The United Church of Christ (UCC) has now given peace of mind to people across the country by paying off more than $100 million in medical debt.  

The Cleveland, Ohio-based denomination announced Monday it had canceled $33 million of patient medical debt in the Buckeye State, bringing the total of debt canceled by the church in a two-year period to $104 million.   

As a Valentine’s Day expression of love, 10,757 households in 70 Ohio counties received letters telling them their medical debt had been eliminated. 

 

9. Inflation in the United States 

From Hillsdale College’s Imprimis: 

Money is just another commodity, no different from petroleum, pork bellies, or pig iron. So money, like all commodities, can rise and fall in price, depending on supply and demand. But because money is, by definition, the one commodity that is universally accepted in exchange for every other commodity, we have a special term for a fall in the price of money: we call it inflation. As the price of money falls, the price of every other commodity must go up. 

And what causes the price of money to fall? The answer is very simple: an increase in the supply of money relative to other goods and services. As the Nobel Prize-winning economist Milton Friedman explained, “Inflation is always and everywhere a monetary phenomenon in the sense that it is and can be produced only by a more rapid increase in the quantity of money than in output.” 
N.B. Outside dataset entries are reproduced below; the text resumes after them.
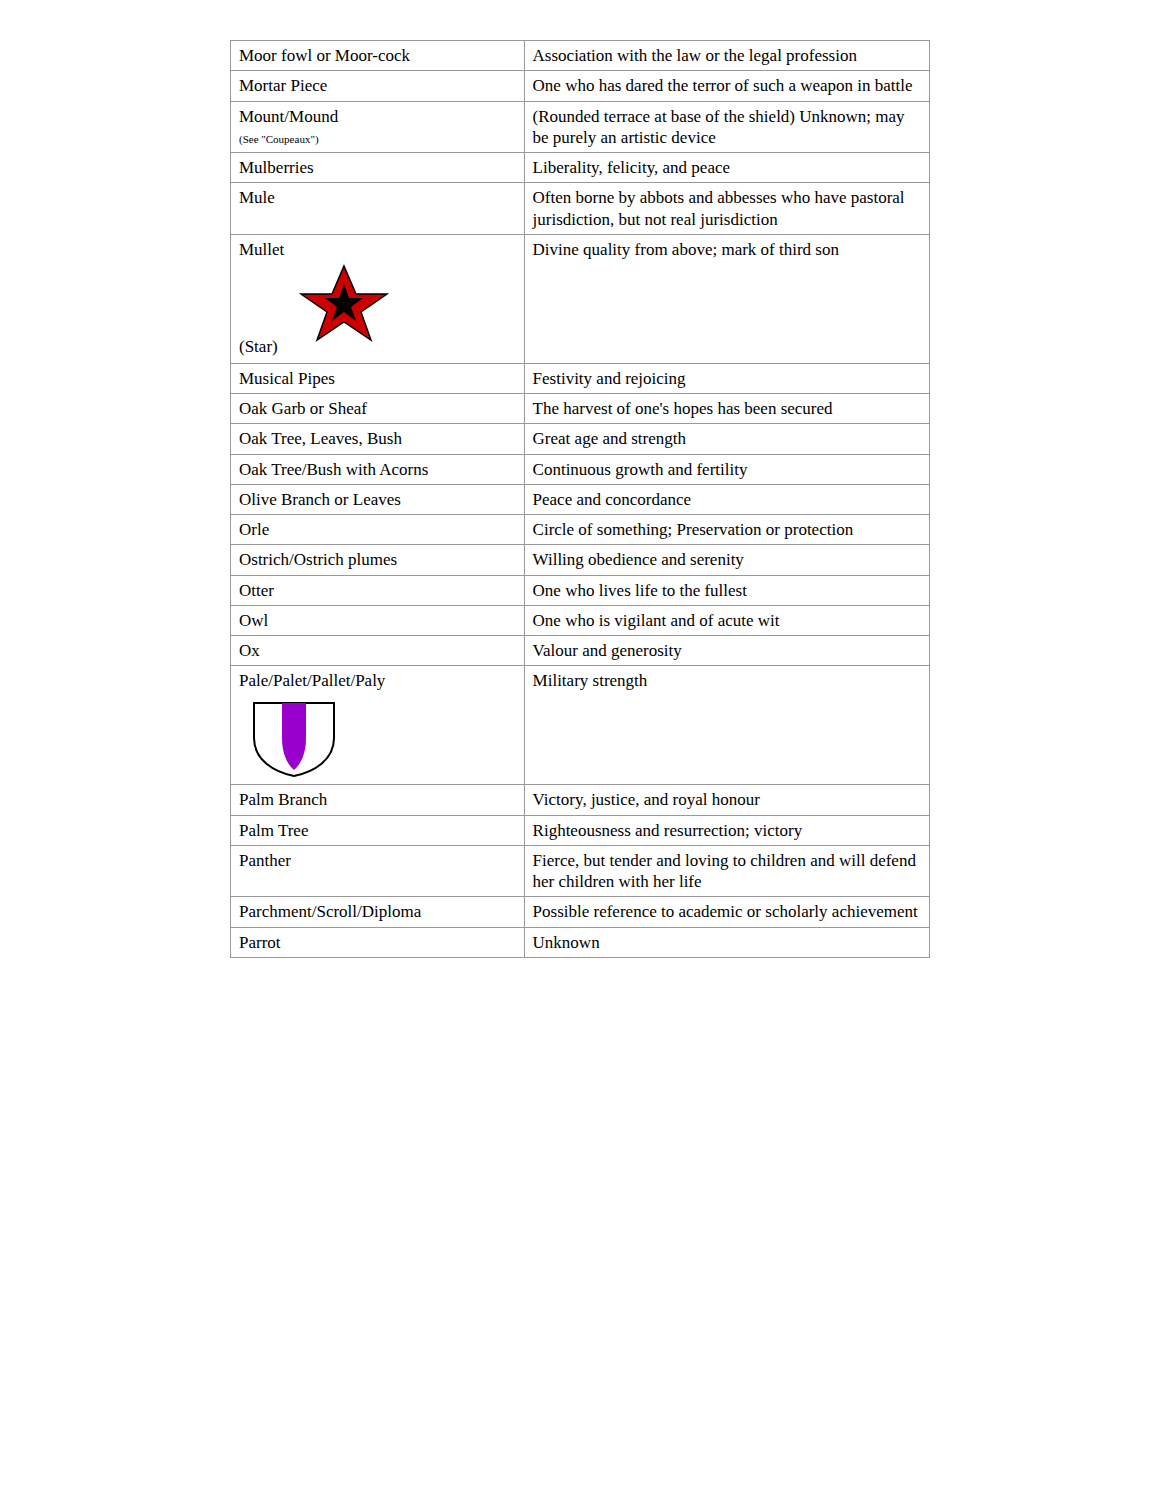| Moor fowl or Moor-cock | Association with the law or the legal profession |
| Mortar Piece | One who has dared the terror of such a weapon in battle |
| Mount/Mound (See "Coupeaux") | (Rounded terrace at base of the shield) Unknown; may be purely an artistic device |
| Mulberries | Liberality, felicity, and peace |
| Mule | Often borne by abbots and abbesses who have pastoral jurisdiction, but not real jurisdiction |
| Mullet (Star) | Divine quality from above; mark of third son |
| Musical Pipes | Festivity and rejoicing |
| Oak Garb or Sheaf | The harvest of one's hopes has been secured |
| Oak Tree, Leaves, Bush | Great age and strength |
| Oak Tree/Bush with Acorns | Continuous growth and fertility |
| Olive Branch or Leaves | Peace and concordance |
| Orle | Circle of something; Preservation or protection |
| Ostrich/Ostrich plumes | Willing obedience and serenity |
| Otter | One who lives life to the fullest |
| Owl | One who is vigilant and of acute wit |
| Ox | Valour and generosity |
| Pale/Palet/Pallet/Paly | Military strength |
| Palm Branch | Victory, justice, and royal honour |
| Palm Tree | Righteousness and resurrection; victory |
| Panther | Fierce, but tender and loving to children and will defend her children with her life |
| Parchment/Scroll/Diploma | Possible reference to academic or scholarly achievement |
| Parrot | Unknown |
Inflation has been around almost as long as money itself. In the disastrous third century, inflation wracked the Roman Empire as emperors, unable to pay the bills, increasingly debased the coinage. The once proud silver denarius became a copper coin only thinly plated in silver. Roman merchants demanded more and more denarii in exchange for goods as the coin’s intrinsic value declined. 

Create too much money and you get inflation. We are witnessing the proof of that right now.  

 

10. USA Olympic Mom Wins Silver Medal in Bobsled Event and Dedicates Win to Her Special Needs Infant Son 

From The Daily Citizen: 

Four-time Team USA Olympian Elana Meyers Taylor just won her fourth Olympic medal in bobsledding – her first since becoming a mother and dedicated her win to her infant son, Nico, who has Down syndrome. 

As a four-time Olympic medalist, Meyers Taylor has the most medals in US bobsled history and is tied for the sixth most medals in US Winter Olympic history! 

In these Olympic games, Meyers Taylor has made it her mission to encourage other female athletes that they can have children while still pursuing their dreams. 

Prior to the Olympics, the 37-year-old mother shared on Instagram that even though she didn’t know how the Olympics would turn out that she wanted to show, “It’s possible to have a baby and come back from pregnancy and continue competing. It’s possible to do extended breastfeeding and physically perform better than most in the works. It’s possible to travel the world with your family, including a baby, and win races. It’s possible to parent a child with special needs and continue to chase your dreams. It’s not easy- there’s definitely moments of doubt and extreme highs and lows- but it’s possible.” 

Elana and her husband, Nic Taylor, also an Olympic bobsledder, welcomed their son Nico to the world in February 2020. Nico was diagnosed with Down syndrome and significant hearing loss shortly after his birth.